Microsoft fixes Windows authentication woes • The Register

Microsoft has launched an out-of-band patch to cope with an authentication situation that was launched within the May 10 Windows replace.

Elizabeth Tyler, cyber safety advisor on Microsoft’s Detection and Response Team, confirmed the repair to anxious directors early this morning.

Multiple directors complained final week that after putting in the May 10 patch, they skilled authentication failures throughout a number of methods.

Tyler mentioned on the time: “We know the root cause is the subject name is incorrectly used to map the cert to a machine account in AD rather than the DNSHostname in the subject alternative name on DCs that have installed 5b and we’re working it.”

An entry then turned up within the prolonged checklist of identified points for the patch through which Microsoft warned that, after putting in the May 10 patch on area controllers, there is likely to be points with some providers.

“These services,” it mentioned, “embrace Network Policy Server (NPS), Routing and Remote entry Service (RRAS), Radius, Extensible Authentication Protocol (EAP), and Protected Extensible Authentication Protocol (PEAP).

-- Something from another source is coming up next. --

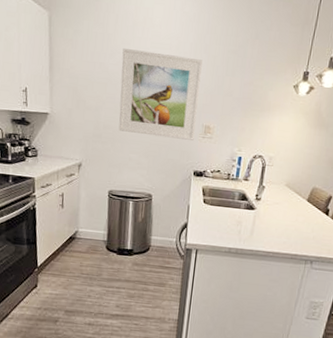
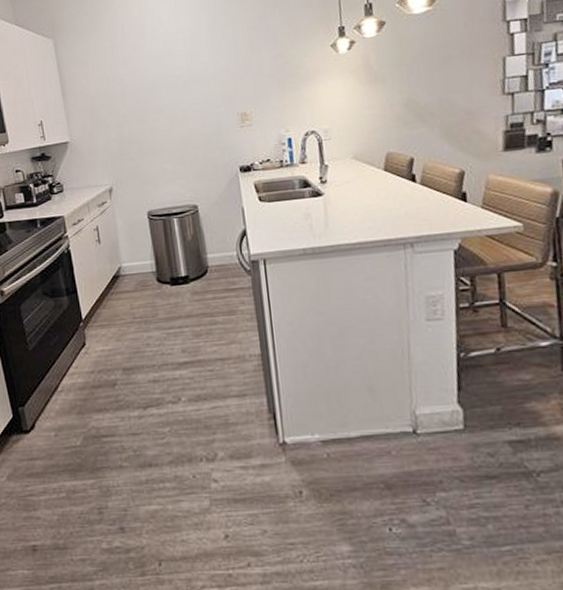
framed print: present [118,48,202,140] -> none [135,45,231,142]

“An issue has been found related to how the domain controller manages the mapping of certificates to machine accounts.”

As with many updates, the May 10 patch was an vital one, and included fixes for “high severity” elevation-of-privilege vulnerabilities that might happen when the Kerberos Distribution Center (KDC) serviced a certificate-based authentication request.

Backing out of the replace apparently resolved the issues however, as one consumer noticed, “this is quite a critical patch but seems to break quite a key role!”

Administrators can be forgiven for feeling that patches to repair patches appear to be changing into a little bit too frequent through the years. ®

Source hyperlink

Leave a Reply

Your email address will not be published.